• Selection
This Court reviews questions of legal sufficiency de novo as a matter of law. United States v. Wilcox, 66 M.J. 442, 446 (C.A.A.F.2008). The test for legal sufficiency is “ ‘whether, after viewing the evidence in the light most favorable to the prosecution, any rational trier of fact could have found the essential elements of the crime beyond a reasonable doubt.’ ” United States v. Mack, 65 M.J. 108, 114 (C.A.A.F.2007) (quoting Jackson v. Virginia, 443 U.S. 307, 319, 99 S.Ct. 2781, 61 L.Ed.2d 560 (1979)). We affirm the decision of the lower court.

A. Conspiracy

Appellant argues that her conspiracy conviction was legally insufficient because she had no intent to conspire and because intent cannot be inferred from her “thumbs up” sign. Under Article 81, UCMJ, conspiracy requires: “ ‘(1) That the accused entered into an agreement with one or more persons to commit an offense under the code; and (2) That, while the agreement continued to exist, and while the accused remained a party to the agreement, the accused or at least one of the co-conspirators performed an overt act for the purpose of bringing about the object of the conspiracy.’ ” United States v. Whitten, 56 M.J. 234, 236 (C.A.A.F.2002) (quoting Manual for Courts-Martial, United States pt. IV, para. 5.b (2000 ed.) (MCM)). Conspiracy “need not be in any particular form or manifested in any formal words,” rather “[i]t is sufficient if the agreement is ‘merely a mutual understanding among the parties.’ ” Mack, 65 M.J. at 114 (citations omitted). “The existence of a conspiracy may be established by circumstantial evidence, including reasonable inferences derived from the conduct of the parties themselves.” Id. (citations omitted).

• Work instructions
(a) For each statement, say yes or no to whether it agrees with the court excerpt on legal sufficiency, and quote the words of the excerpt that decide it: (i) the court reviews questions of legal sufficiency de novo; (ii) a conspiracy agreement must be expressed in formal words; (iii) the court reverses the decision of the lower court.
(b) Write out the part of the court excerpt from "This Court reviews" to "the lower court.".
The data that follow have no connection to the court excerpt.

• Dataset extract
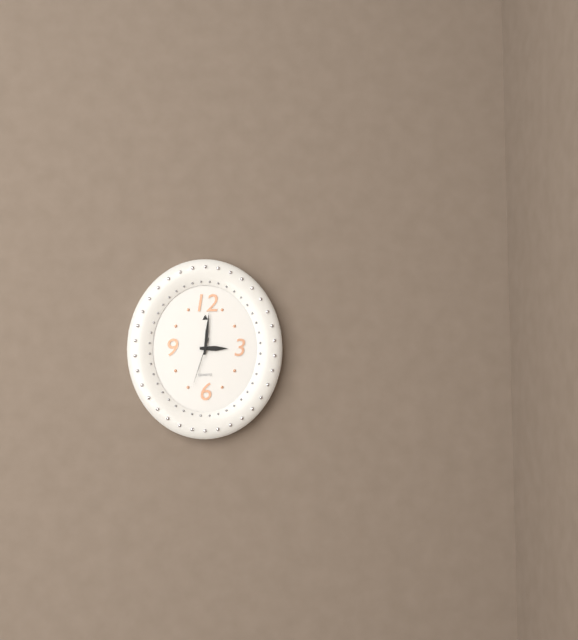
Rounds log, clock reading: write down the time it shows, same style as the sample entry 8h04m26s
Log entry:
3h01m33s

• Correct answers
(a)
(i) Yes: "This Court reviews questions of legal sufficiency de novo as a matter of law."
(ii) No: "need not be in any particular form or manifested in any formal words"
(iii) No: "We affirm the decision of the lower court."

(b)
This Court reviews questions of legal sufficiency de novo as a matter of law. United States v. Wilcox, 66 M.J. 442, 446 (C.A.A.F.2008). The test for legal sufficiency is “ ‘whether, after viewing the evidence in the light most favorable to the prosecution, any rational trier of fact could have found the essential elements of the crime beyond a reasonable doubt.’ ” United States v. Mack, 65 M.J. 108, 114 (C.A.A.F.2007) (quoting Jackson v. Virginia, 443 U.S. 307, 319, 99 S.Ct. 2781, 61 L.Ed.2d 560 (1979)). We affirm the decision of the lower court.